Using organic and natural methods, best practices of biodiversity, composting, and more, it was clear that beekeeping would be an important addition to the farm’s activities.  In making this a family affair, it wasn’t long before Karen Sabath, Lisa’s sister  (who had already joined the effort in the development and teaching of the successful children’s programming) jumped in with both feet and became the beekeeper.  Not only have the bees contributed enormously to the productivity and healthy environment of Rainbeau Ridge, but Karen has become the pied piper of bees, spreading her enthusiasm and knowledge throughout the community.   The bees, busy pollinating the orchard,  weren’t the only things humming. In some seasons, 40 new (goat) kids were born to the herd. Some were kept as replacement stock but many found homes in the area. "They make great pets, companions and brush cutters,” says Schwartz.

On the farm, each day begins at sunrise, as Lisa quickly found out that farming is a 24/7 commitment.
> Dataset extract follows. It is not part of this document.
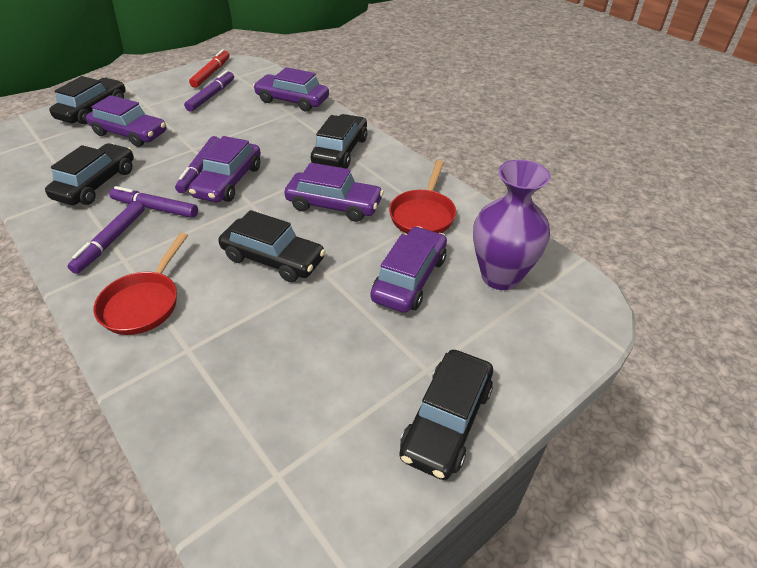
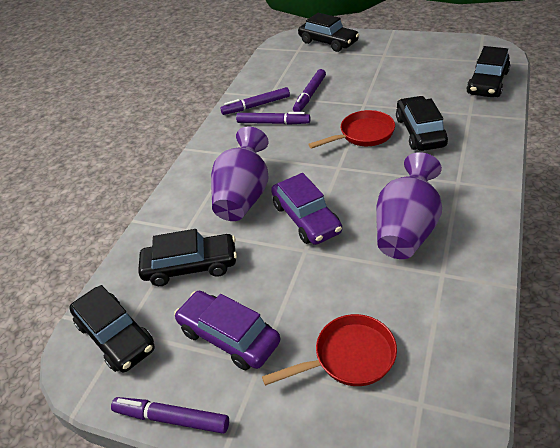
purple car: 5 -> 2
purple vase: 1 -> 2
red marker: 1 -> 0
Despite the long hours, she loves the work and loves having the support of her husband who can often be seen helping in the garden. “But I’m the less talented of the two of us,” comments Mark. “Lisa has the courage and perseverance to live out a dream. She’s the best example to our children and the community." Mark describes Lisa as “an excellent manager, a visionary, and an intense worker, whether it’s as goat ob/gyn or a field worker.”

Another overseas assignment necessitated a retrenchment of the public access to the farm.  Nevertheless Rainbeau Ridge continues to grow produce and raise animals.  Looking to the future, the couple sees the farm's activities, whether for the public or just for its own family  and friends enjoyment, as a living on-going experiment in sustainability.  “I want to live authentically and share what I can with my family, especially my grandchildren, and to whatever extent possible, the community.  I'm living the dream."

now in 2018

Rainbeau Ridge is actively engaged in supporting local groups and remaining a resource to the community.  

While not open to the public, Lisa is back on farm with volunteers.  Always ready to help community members who have interest in learning and starting their own efforts,  Rainbeau Ridge’s philosophy of  being a model of “accessible agriculture” continues its commitment by encouraging people to engage in any number of ways from shopping farmers markets to full scale farming.  To this end, Rainbeau Ridge has been the site for many who meet on the subject of farming and sustainability, including Bedford 2020, Hudson Valley Natural Beekeepers, the Herb Society of New York, Westchester Land Trust and garden clubs.